A fd is a small integer representing a kernel-managed object that a process may read/write. A process obtains a fd by opening a file, directory, device, pipe, or socket. In unix, a file has different types that what it currently represents.

Every process has a private space of file descriptors starting at zero.
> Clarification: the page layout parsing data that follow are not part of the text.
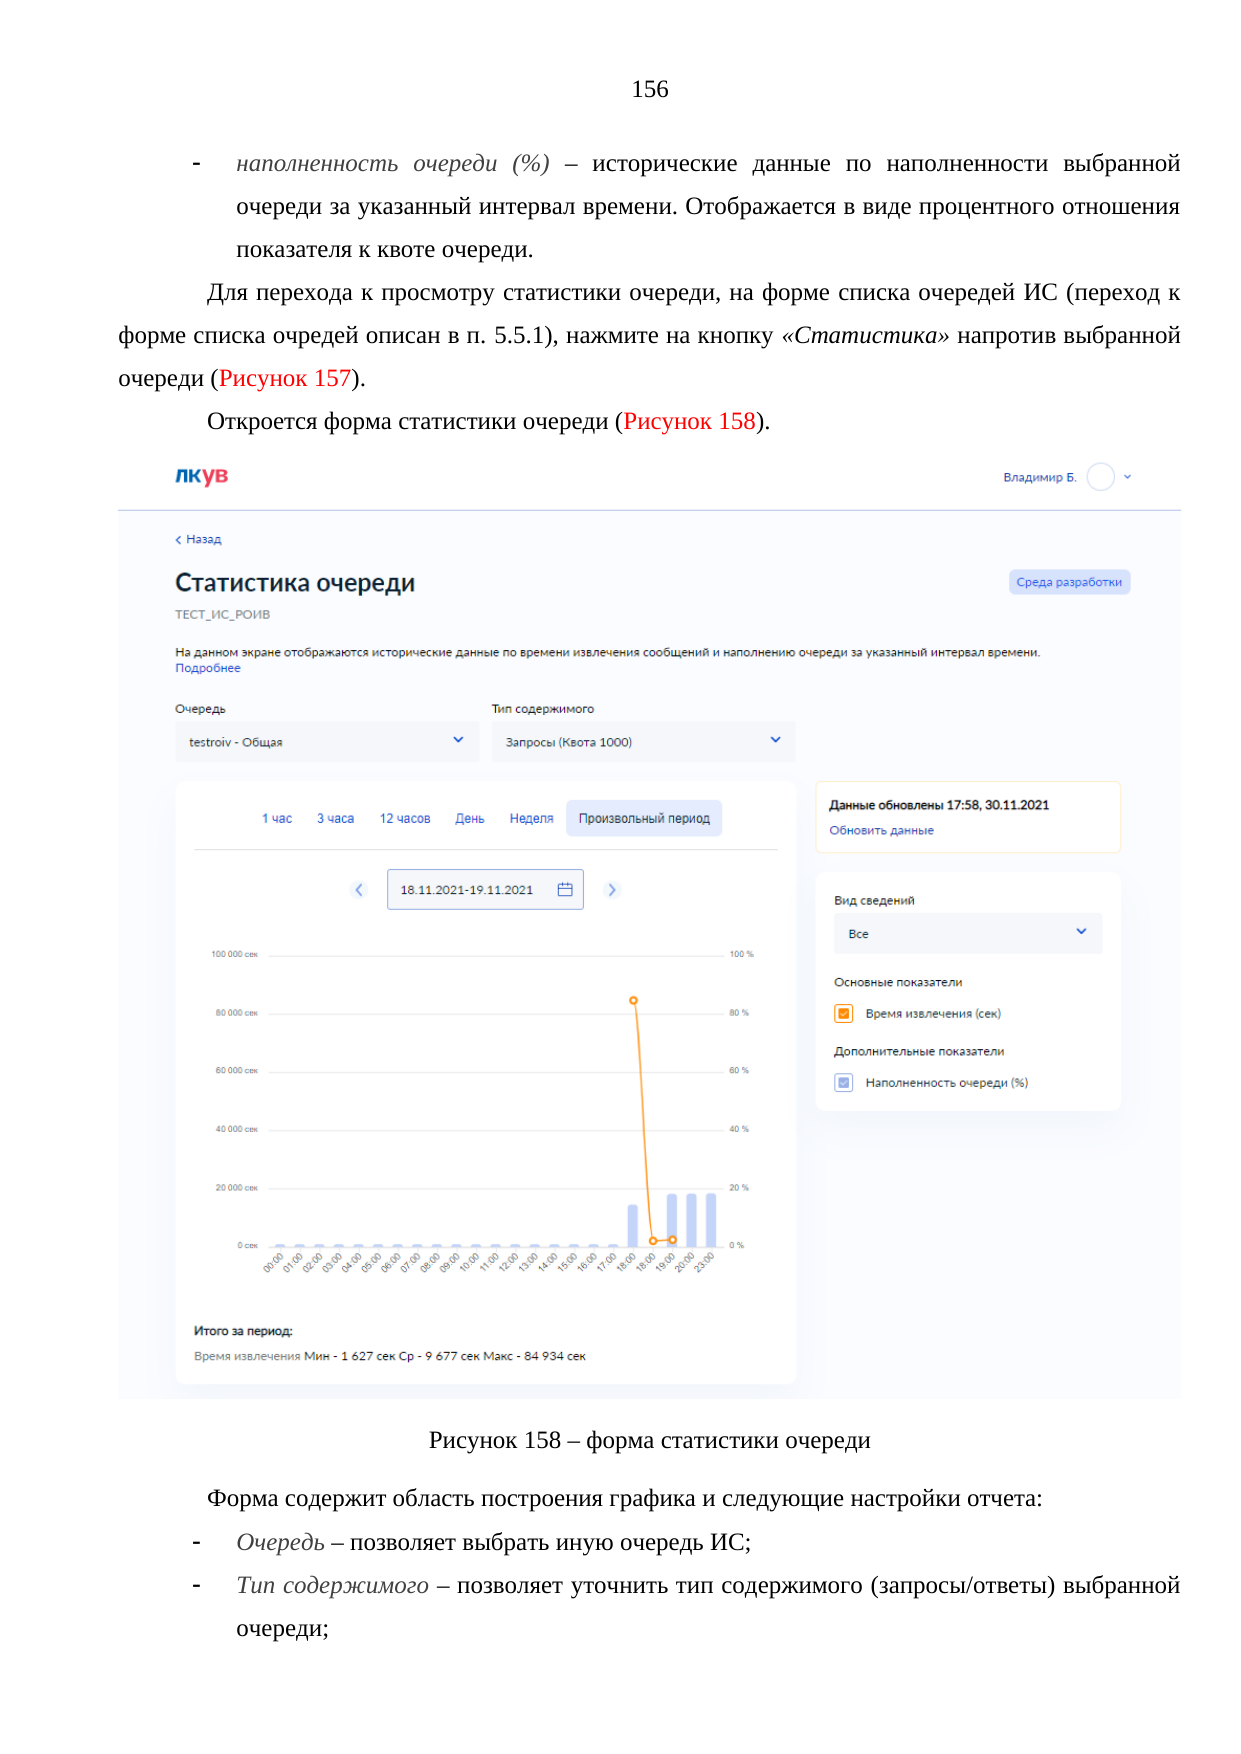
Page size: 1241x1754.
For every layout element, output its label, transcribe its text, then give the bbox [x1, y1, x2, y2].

text Форма содержит область построения графика и следующие настройки отчета: [118, 1483, 1181, 1512]
text Откроется форма статистики очереди (Рисунок 158). [118, 406, 1181, 435]
text Очередь – позволяет выбрать иную очередь ИС; [192, 1527, 1181, 1555]
text Тип содержимого – позволяет уточнить тип содержимого (запросы/ответы) выбранной очереди; [192, 1570, 1181, 1642]
text Для перехода к просмотру статистики очереди, на форме списка очередей ИС (переход к форме списка очредей описан в п. 5.5.1), нажмите на кнопку «Статистика» напротив выбранной очереди (Рисунок 157). [118, 277, 1181, 392]
text наполненность очереди (%) – исторические данные по наполненности выбранной очереди за указанный интервал времени. Отображается в виде процентного отношения показателя к квоте очереди. [192, 148, 1181, 263]
text Рисунок 158 – форма статистики очереди [118, 1425, 1181, 1454]
picture [118, 449, 1182, 1399]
Xv6 kernel uses fd as an index into a per-process table.

By convention, fd 1(standard input), fd 2(standard output), fd3 (standard error). `xv6 shell` ensure the 3 fds are open when starting up.

`read` and `write` system calls advance the file by offset (how much it reads or writes), so next time, the read/write starts from the new offset.
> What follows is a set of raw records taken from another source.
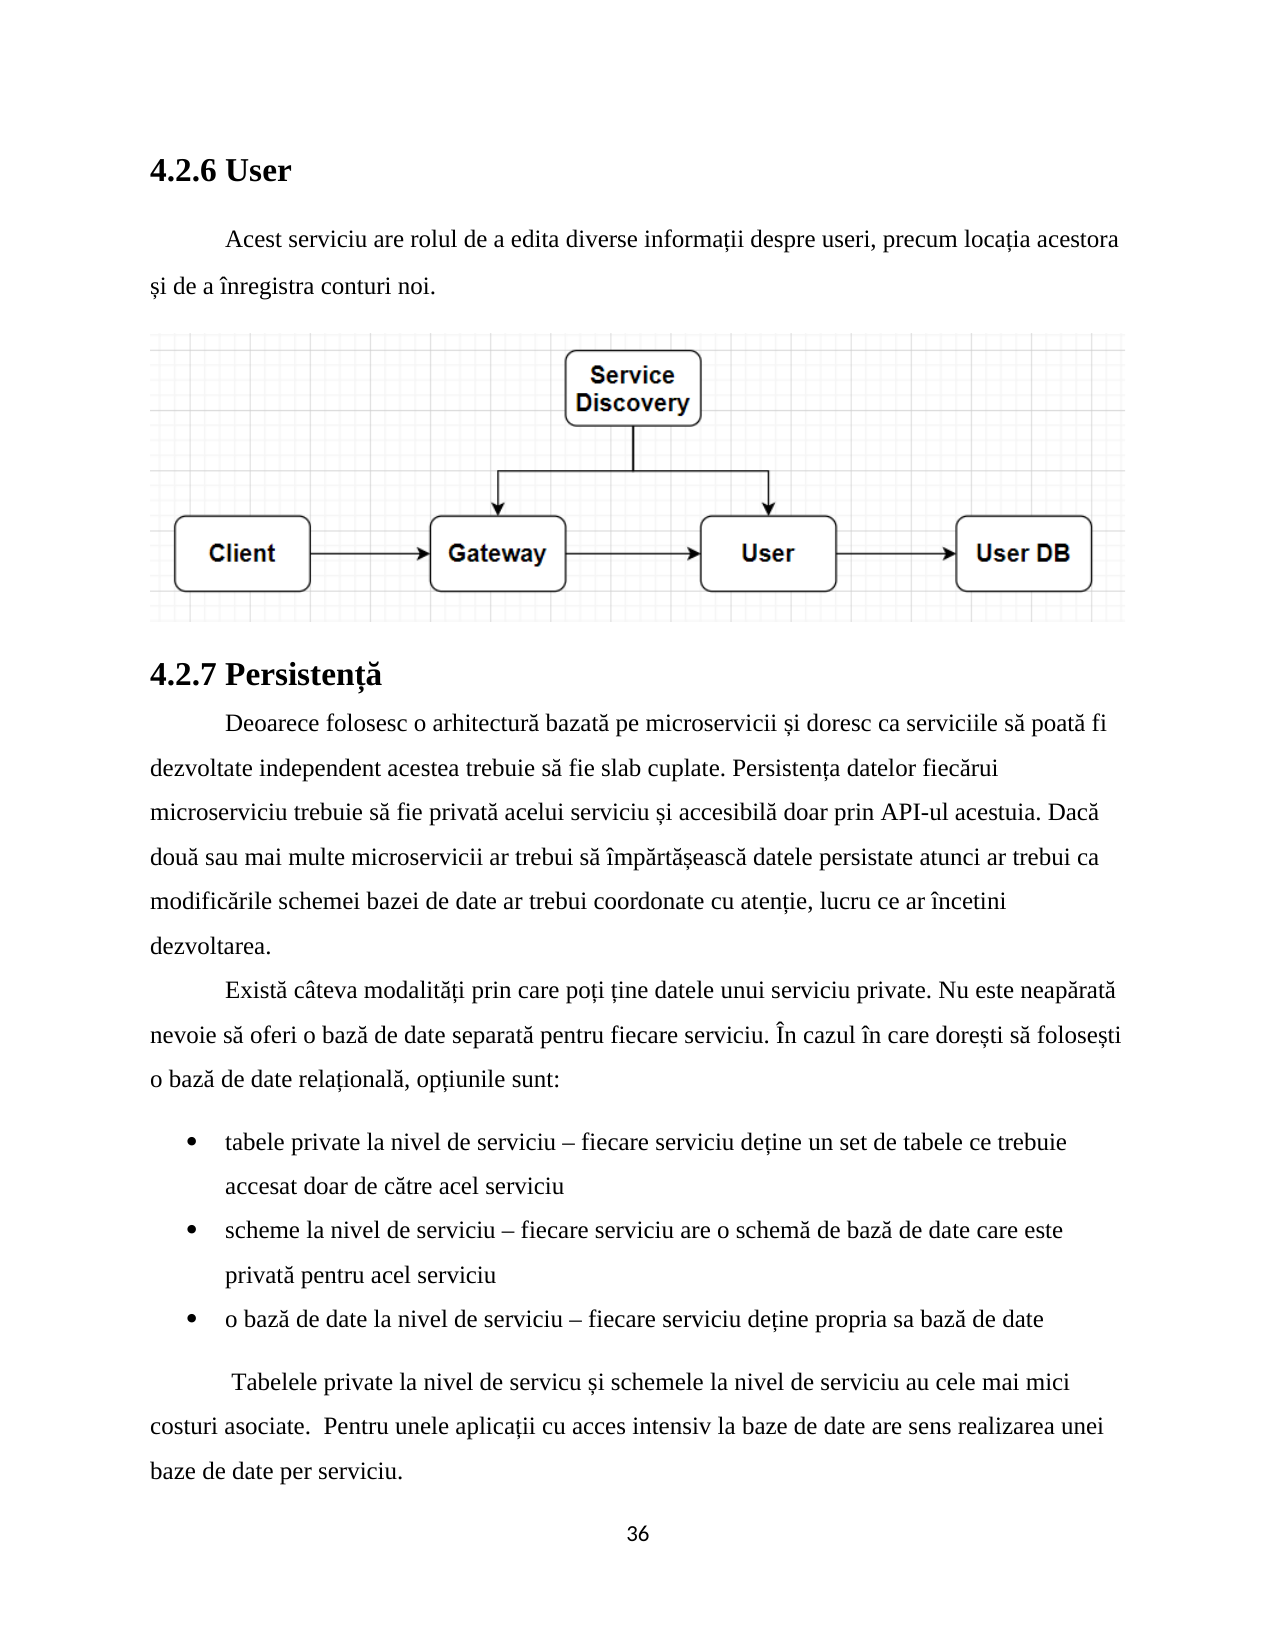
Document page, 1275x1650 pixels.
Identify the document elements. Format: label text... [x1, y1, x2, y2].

list tabele private la nivel de serviciu – fiecare serviciu deține un set de tabele ce trebuie accesat doar de către acel serviciu [187, 1127, 1125, 1200]
list o bază de date la nivel de serviciu – fiecare serviciu deține propria sa bază de date [187, 1304, 1125, 1333]
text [150, 1367, 1125, 1484]
picture [150, 333, 1125, 622]
text 4.2.6 User Acest serviciu are rolul de a edita diverse informații despre useri, precum locația acestora și de a înregistra conturi noi. [150, 150, 1125, 299]
text 4.2.7 Persistență Deoarece folosesc o arhitectură bazată pe microservicii și doresc ca serviciile să poată fi dezvoltate independent acestea trebuie să fie slab cuplate. Persistența datelor fiecărui microserviciu trebuie să fie privată acelui serviciu și accesibilă doar prin API-ul acestuia. Dacă două sau mai multe microservicii ar trebui să împărtășească datele persistate atunci ar trebui ca modificările schemei bazei de date ar trebui coordonate cu atenție, lucru ce ar încetini dezvoltarea. Există câteva modalități prin care poți ține datele unui serviciu private. Nu este neapărată nevoie să oferi o bază de date separată pentru fiecare serviciu. În cazul în care dorești să folosești o bază de date relațională, opțiunile sunt: [150, 654, 1125, 1093]
list scheme la nivel de serviciu – fiecare serviciu are o schemă de bază de date care este privată pentru acel serviciu [187, 1216, 1125, 1289]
One interesting aspect is program like `cat` does not know whether it is reading from file, console, socket, or pipe. It does not know whether it is printing to a console, or a file. The use of fds and the conventions allows some simple implementation of user programs.

`close` releases fd, making it free for reuse. **A newly allocated fd is always the lowest-numbered unused descriptor of the current process.** Unix shell utilizes this feature with `fork`, to implement smart I/O redirection, and implement `pipe`.

### I/O redirection

`fork` copies parent’s file descriptor tables, with its memory. The system call `exec` replaces the calling process’ memory but **preserves its file table.**

**Example how command cat < input.txt works**

```c
char *argv[2];
argv[0] = “cat”;
argv[1] = 0;
if(fork() == 0) {
  close(0);
  open(“input.txt”, O_RDONLY);
  exec(“cat”, argv);
}
```

After the child closes file descriptor 0, open is guaranteed to use that file descriptor for the newly opened input.txt: 0 will be the smallest available file descriptor. Cat then executes with file descriptor 0 (standard input) referring to input.txt

### `fork` copies fd table, but file offset is shared.

The underlying file offset is shared between parent and child.

```c
if(fork() == 0) {
  write(1, “hello “, 6);
  exit(0);
} else {
  wait(0);
  write(1, “world\en”, 6);
}
```

`dup` system call is similar. Duplicates an existing file descriptor, returning a new fd that refers to the same I/O object. Both file descriptors share the an offset.

```c
fd = dup(1);
write(1, “hello “, 6);
write(fd, “world\en”, 6);
```

#### Do you know why the file offset is shared?

`fd` is basically an index pointing to an actual file object. The file is shared between parent, and child. After `fork` or `dup`, the reference count of the file is incremented.

#### Fun Fun Command

`ls existing-file non-existing-file > tmp1 2>&1` The `2>&1` tells the shell to give the command a file descriptor 2 that is a duplicate of descriptor 1. Both the name of the existing file and the error message for the non-existing file will show up in the file tmp1.

### Summary

File descriptors are a powerful abstraction, because they hide the details of what they are connected to: a process writing to file descriptor 1 may be writing to a file, to a device like the console, or to a pipe.